Hanne and Her Brother is a dynamic novel that plays with the distinctions between the light and dark sides of life, and though the subject matter is difficult at times, the tale never strays too far from the light. Stenson writes with whimsy, weaving rich, long sentences to capture the odyssey of Hanne Lemmons. Between her protective father, lack of siblings or friends, and isolated homeschooling, Hanne yearns for a companion to bring drama and excitement to her life. At sixteen, however, she is thrust into a journey of both hardships and personal discovery that takes her across Canada from the Cowichan Valley to Eastend, Saskatchewan.

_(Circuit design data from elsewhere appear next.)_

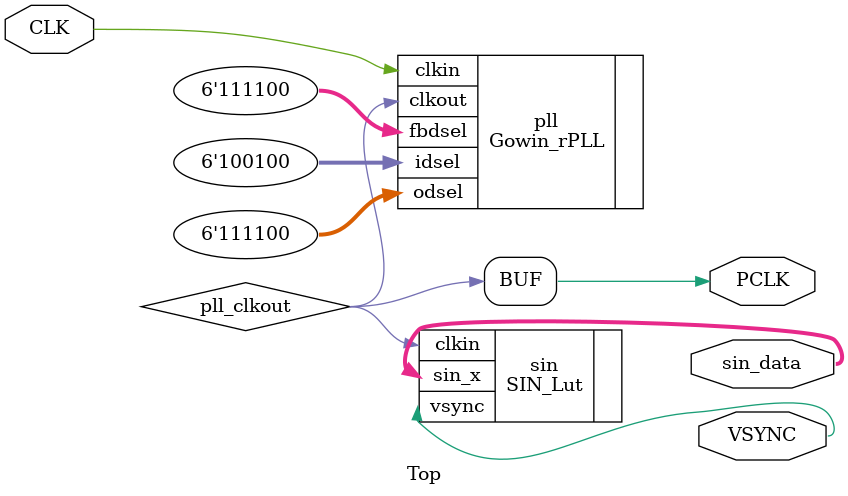
<source format=v>
module Top
(
    input CLK,
    output PCLK,
    output [11:0] sin_data,
    output VSYNC
);

wire pll_clkout;
assign PCLK = pll_clkout;

localparam FBDIV = 6'b111100; // FBDIV = 4
localparam IDIV = 6'b100100;  // IDIV = 27
localparam ODIV = 6'b000000;  // ODIV = 1

Gowin_rPLL pll
(
    .clkout(pll_clkout), 
    .clkin(CLK), 
    .fbdsel(FBDIV), 
    .idsel(IDIV), 
    .odsel(FBDIV)
);

SIN_Lut sin
(
    .clkin(pll_clkout),
    .sin_x(sin_data),
    .vsync(VSYNC)
);

endmodule
</source>
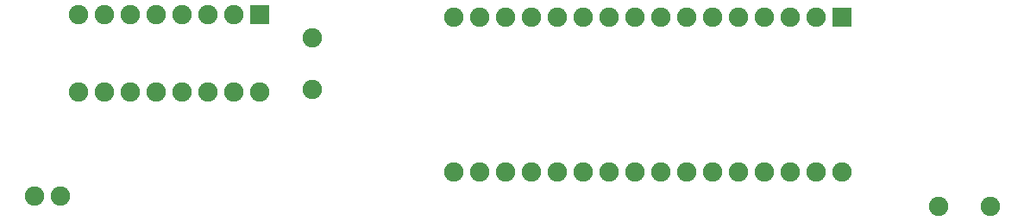
<source format=gbs>
G04 (created by PCBNEW (2013-07-07 BZR 4022)-stable) date 27/01/2014 10:53:56*
%MOIN*%
G04 Gerber Fmt 3.4, Leading zero omitted, Abs format*
%FSLAX34Y34*%
G01*
G70*
G90*
G04 APERTURE LIST*
%ADD10C,0.00590551*%
%ADD11R,0.075X0.075*%
%ADD12C,0.075*%
G04 APERTURE END LIST*
G54D10*
G54D11*
X67343Y-39126D03*
G54D12*
X66343Y-39126D03*
X65343Y-39126D03*
X64343Y-39126D03*
X63343Y-39126D03*
X62343Y-39126D03*
X61343Y-39126D03*
X60343Y-39126D03*
X59343Y-39126D03*
X58343Y-39126D03*
X57343Y-39126D03*
X56343Y-39126D03*
X55343Y-39126D03*
X54343Y-39126D03*
X53343Y-39126D03*
X52343Y-39126D03*
X52343Y-45126D03*
X53343Y-45126D03*
X54343Y-45126D03*
X55343Y-45126D03*
X56343Y-45126D03*
X57343Y-45126D03*
X58343Y-45126D03*
X59343Y-45126D03*
X60343Y-45126D03*
X61343Y-45126D03*
X62343Y-45126D03*
X63343Y-45126D03*
X64343Y-45126D03*
X65343Y-45126D03*
X66343Y-45126D03*
X67343Y-45126D03*
G54D11*
X44839Y-39051D03*
G54D12*
X43839Y-39051D03*
X42839Y-39051D03*
X41839Y-39051D03*
X40839Y-39051D03*
X39839Y-39051D03*
X38839Y-39051D03*
X37839Y-39051D03*
X37839Y-42051D03*
X38839Y-42051D03*
X39839Y-42051D03*
X40839Y-42051D03*
X41839Y-42051D03*
X42839Y-42051D03*
X43839Y-42051D03*
X44839Y-42051D03*
X37114Y-46063D03*
X36114Y-46063D03*
X46850Y-41945D03*
X46850Y-39945D03*
X71047Y-46457D03*
X73047Y-46457D03*
M02*

</source>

The novel places Stenson firmly in the vibrant tradition of contemporary writers fascinated by the complexities of small town life. Though this tradition begins with George McKay Brown, Joyce Carey and Dylan Thomas in England, it is extended by our own western Canadian writers Ethel Wilson, Jack Hodgins, and Sandra Birdsell and painters like William Kureluk and E.J. Hughes. These artists create big, boisterous canvases that begin in realism but morph into something more mysterious and funny, a bold, ragged beauty full of character and country.

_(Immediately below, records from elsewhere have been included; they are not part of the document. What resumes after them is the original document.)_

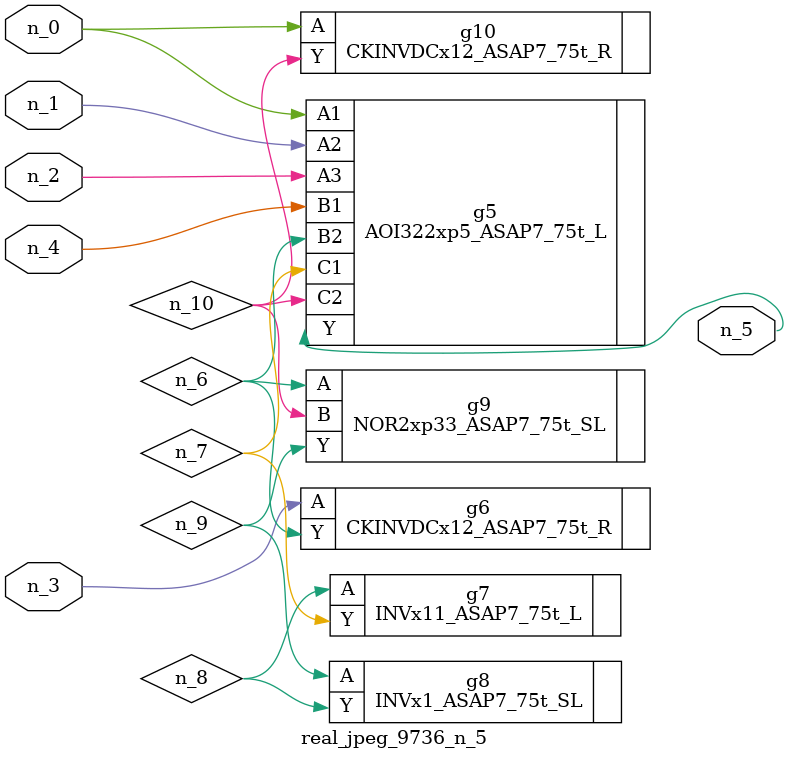
<source format=v>
module real_jpeg_9736_n_5 (n_4, n_0, n_1, n_2, n_3, n_5);

input n_4;
input n_0;
input n_1;
input n_2;
input n_3;

output n_5;

wire n_8;
wire n_6;
wire n_7;
wire n_10;
wire n_9;

AOI322xp5_ASAP7_75t_L g5 ( 
.A1(n_0),
.A2(n_1),
.A3(n_2),
.B1(n_4),
.B2(n_6),
.C1(n_7),
.C2(n_10),
.Y(n_5)
);

CKINVDCx12_ASAP7_75t_R g10 ( 
.A(n_0),
.Y(n_10)
);

CKINVDCx12_ASAP7_75t_R g6 ( 
.A(n_3),
.Y(n_6)
);

NOR2xp33_ASAP7_75t_SL g9 ( 
.A(n_6),
.B(n_10),
.Y(n_9)
);

INVx11_ASAP7_75t_L g7 ( 
.A(n_8),
.Y(n_7)
);

INVx1_ASAP7_75t_SL g8 ( 
.A(n_9),
.Y(n_8)
);


endmodule
</source>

Stenson is enchanted by the landscapes of British Columbia and the prairies, and in the story, these landscapes are as magical as the characters who struggle to live in them. Hanne Lemmon’s story is a brawling tale of love and loss and strength, set in small towns and villages with a cast of characters as large with life and humour as the landscapes around them. There is a vast love beneath this novel that is contagious and irresistible and there is also a great subtlety to this tale that shudders in a renaissance clockwork beauty. Readers who like W.O. Mitchell, John Irving, Kent Haruf, or Per Petterson, will love Stenson’s new novel.